[[ Available data open ]]
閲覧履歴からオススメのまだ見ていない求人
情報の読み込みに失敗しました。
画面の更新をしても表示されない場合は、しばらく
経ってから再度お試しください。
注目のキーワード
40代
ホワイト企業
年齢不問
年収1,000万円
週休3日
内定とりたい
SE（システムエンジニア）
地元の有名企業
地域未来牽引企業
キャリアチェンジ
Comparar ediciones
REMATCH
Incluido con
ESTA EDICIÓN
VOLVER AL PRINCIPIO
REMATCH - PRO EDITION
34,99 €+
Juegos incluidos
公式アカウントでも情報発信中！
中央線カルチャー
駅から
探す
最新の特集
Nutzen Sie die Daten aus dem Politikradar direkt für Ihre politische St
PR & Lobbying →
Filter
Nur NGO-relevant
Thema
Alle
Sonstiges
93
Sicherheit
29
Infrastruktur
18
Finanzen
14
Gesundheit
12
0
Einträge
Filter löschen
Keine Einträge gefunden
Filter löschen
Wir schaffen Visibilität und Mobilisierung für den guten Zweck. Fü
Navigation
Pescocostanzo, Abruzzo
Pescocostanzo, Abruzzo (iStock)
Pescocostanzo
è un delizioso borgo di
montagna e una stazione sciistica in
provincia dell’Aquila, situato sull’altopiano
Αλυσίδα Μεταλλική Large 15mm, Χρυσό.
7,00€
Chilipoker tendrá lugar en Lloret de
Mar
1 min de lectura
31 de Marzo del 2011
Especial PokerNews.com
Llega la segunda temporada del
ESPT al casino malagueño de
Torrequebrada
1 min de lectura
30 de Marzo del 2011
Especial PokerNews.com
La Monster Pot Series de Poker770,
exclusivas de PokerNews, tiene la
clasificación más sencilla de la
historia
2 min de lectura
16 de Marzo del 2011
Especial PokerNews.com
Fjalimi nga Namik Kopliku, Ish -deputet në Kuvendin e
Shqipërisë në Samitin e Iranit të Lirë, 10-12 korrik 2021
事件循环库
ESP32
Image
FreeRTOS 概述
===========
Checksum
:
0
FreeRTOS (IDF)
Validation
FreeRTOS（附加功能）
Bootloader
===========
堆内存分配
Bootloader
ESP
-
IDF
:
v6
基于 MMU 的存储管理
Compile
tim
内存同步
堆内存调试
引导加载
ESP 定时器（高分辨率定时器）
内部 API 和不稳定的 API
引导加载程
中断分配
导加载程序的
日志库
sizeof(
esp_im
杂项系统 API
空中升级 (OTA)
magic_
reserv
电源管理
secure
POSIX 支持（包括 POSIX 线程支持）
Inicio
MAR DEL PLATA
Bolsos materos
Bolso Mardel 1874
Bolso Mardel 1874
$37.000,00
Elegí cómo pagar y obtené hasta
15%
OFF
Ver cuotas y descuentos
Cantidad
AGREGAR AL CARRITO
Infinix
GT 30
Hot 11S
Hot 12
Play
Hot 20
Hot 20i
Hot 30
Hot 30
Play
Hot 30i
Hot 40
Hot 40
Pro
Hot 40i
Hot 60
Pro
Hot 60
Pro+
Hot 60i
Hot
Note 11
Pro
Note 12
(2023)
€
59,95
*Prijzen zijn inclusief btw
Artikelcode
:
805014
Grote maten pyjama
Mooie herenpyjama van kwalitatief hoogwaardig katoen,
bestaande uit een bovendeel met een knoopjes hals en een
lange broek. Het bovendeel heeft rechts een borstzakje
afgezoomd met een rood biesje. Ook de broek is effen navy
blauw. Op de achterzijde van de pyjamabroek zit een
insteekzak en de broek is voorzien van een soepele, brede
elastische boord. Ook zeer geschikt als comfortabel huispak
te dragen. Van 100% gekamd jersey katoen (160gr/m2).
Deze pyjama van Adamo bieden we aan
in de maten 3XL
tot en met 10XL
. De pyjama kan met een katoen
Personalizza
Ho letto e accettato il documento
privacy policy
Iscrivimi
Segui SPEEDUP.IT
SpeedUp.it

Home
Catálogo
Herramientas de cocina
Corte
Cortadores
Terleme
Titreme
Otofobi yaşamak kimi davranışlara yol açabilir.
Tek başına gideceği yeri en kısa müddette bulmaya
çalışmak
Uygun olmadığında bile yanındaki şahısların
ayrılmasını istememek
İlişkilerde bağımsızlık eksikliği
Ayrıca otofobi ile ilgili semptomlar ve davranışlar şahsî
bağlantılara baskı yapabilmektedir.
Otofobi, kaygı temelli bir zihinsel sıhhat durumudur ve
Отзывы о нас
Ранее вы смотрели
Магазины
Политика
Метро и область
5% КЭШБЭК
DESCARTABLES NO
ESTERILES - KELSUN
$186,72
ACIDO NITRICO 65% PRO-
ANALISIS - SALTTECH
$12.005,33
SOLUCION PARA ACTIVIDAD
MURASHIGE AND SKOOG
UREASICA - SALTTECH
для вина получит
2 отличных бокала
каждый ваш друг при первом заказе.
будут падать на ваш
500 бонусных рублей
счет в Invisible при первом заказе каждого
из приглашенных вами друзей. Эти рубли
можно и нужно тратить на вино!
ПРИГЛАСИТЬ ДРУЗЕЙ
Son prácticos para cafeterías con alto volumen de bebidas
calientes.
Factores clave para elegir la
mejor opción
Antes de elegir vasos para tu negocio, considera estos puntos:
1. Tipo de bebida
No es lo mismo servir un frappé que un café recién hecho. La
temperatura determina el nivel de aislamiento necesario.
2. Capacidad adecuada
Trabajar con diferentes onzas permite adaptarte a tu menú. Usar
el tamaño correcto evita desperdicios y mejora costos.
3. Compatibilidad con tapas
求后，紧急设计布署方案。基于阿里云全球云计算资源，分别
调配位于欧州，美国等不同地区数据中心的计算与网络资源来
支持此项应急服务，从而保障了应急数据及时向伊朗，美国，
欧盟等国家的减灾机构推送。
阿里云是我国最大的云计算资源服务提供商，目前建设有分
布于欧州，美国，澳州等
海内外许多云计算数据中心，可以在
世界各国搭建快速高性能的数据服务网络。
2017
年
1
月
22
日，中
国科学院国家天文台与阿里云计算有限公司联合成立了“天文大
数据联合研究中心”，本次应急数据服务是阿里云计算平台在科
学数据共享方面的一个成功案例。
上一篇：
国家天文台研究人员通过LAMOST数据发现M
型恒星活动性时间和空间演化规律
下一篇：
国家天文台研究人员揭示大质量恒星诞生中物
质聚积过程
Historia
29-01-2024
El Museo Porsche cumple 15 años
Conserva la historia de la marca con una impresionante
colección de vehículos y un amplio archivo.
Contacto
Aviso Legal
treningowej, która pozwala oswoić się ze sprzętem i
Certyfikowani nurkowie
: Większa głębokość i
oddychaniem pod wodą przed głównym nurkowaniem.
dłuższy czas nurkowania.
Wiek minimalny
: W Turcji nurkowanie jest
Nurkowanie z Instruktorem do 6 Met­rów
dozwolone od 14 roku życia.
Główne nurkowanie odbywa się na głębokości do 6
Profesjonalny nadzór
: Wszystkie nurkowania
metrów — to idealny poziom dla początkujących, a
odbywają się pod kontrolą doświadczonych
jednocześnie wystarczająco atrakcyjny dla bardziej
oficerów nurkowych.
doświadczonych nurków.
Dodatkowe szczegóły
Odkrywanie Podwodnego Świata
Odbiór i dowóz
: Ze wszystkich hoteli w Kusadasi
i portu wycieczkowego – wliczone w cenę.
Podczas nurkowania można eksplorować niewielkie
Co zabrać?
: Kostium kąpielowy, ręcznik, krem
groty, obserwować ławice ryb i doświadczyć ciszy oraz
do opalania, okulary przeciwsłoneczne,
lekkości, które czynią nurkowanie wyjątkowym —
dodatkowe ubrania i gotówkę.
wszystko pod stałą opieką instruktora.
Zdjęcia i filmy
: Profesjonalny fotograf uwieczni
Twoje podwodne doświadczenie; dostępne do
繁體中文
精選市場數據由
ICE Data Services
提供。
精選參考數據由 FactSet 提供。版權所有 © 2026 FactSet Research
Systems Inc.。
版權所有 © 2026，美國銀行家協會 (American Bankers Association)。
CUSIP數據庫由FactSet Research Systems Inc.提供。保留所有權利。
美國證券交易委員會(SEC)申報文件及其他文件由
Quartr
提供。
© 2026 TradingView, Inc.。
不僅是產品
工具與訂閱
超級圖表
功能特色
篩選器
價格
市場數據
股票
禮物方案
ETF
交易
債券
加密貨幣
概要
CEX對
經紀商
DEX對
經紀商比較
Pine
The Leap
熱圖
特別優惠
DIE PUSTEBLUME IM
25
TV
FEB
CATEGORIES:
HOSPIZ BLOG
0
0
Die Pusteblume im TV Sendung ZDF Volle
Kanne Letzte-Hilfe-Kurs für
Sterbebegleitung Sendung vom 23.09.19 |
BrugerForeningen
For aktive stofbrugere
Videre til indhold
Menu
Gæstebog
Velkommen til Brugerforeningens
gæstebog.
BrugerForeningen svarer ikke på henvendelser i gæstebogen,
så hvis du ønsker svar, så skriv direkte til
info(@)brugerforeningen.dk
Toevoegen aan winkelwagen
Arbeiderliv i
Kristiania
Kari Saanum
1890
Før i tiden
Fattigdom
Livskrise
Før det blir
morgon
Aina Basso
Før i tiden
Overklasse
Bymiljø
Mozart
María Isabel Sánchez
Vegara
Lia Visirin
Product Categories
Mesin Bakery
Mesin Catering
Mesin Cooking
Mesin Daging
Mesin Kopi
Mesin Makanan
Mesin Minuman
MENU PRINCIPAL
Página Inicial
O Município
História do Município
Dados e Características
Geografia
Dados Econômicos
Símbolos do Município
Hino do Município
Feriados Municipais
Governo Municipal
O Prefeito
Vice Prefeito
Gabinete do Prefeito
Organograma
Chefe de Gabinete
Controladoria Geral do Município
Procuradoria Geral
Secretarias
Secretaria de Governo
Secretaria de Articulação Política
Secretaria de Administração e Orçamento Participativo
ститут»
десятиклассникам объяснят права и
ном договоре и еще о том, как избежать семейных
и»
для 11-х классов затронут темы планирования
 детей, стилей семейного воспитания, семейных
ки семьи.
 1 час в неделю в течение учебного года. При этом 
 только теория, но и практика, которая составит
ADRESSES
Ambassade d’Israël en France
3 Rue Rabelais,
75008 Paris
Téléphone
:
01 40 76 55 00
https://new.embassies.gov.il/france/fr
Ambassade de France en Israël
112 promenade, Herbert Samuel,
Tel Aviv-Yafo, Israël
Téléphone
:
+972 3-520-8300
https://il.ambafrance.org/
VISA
[[ Available data closed ]]
Please reproduce only the part that runs from the start of the records through the line containing "è un delizioso borgo di", swapping "Einträge" for "Ergebnisse" and changing nothing else.

Problem solution
閲覧履歴からオススメのまだ見ていない求人
情報の読み込みに失敗しました。
画面の更新をしても表示されない場合は、しばらく
経ってから再度お試しください。
注目のキーワード
40代
ホワイト企業
年齢不問
年収1,000万円
週休3日
内定とりたい
SE（システムエンジニア）
地元の有名企業
地域未来牽引企業
キャリアチェンジ
Comparar ediciones
REMATCH
Incluido con
ESTA EDICIÓN
VOLVER AL PRINCIPIO
REMATCH - PRO EDITION
34,99 €+
Juegos incluidos
公式アカウントでも情報発信中！
中央線カルチャー
駅から
探す
最新の特集
Nutzen Sie die Daten aus dem Politikradar direkt für Ihre politische St
PR & Lobbying →
Filter
Nur NGO-relevant
Thema
Alle
Sonstiges
93
Sicherheit
29
Infrastruktur
18
Finanzen
14
Gesundheit
12
0
Ergebnisse
Filter löschen
Keine Ergebnisse gefunden
Filter löschen
Wir schaffen Visibilität und Mobilisierung für den guten Zweck. Fü
Navigation
Pescocostanzo, Abruzzo
Pescocostanzo, Abruzzo (iStock)
Pescocostanzo
è un delizioso borgo di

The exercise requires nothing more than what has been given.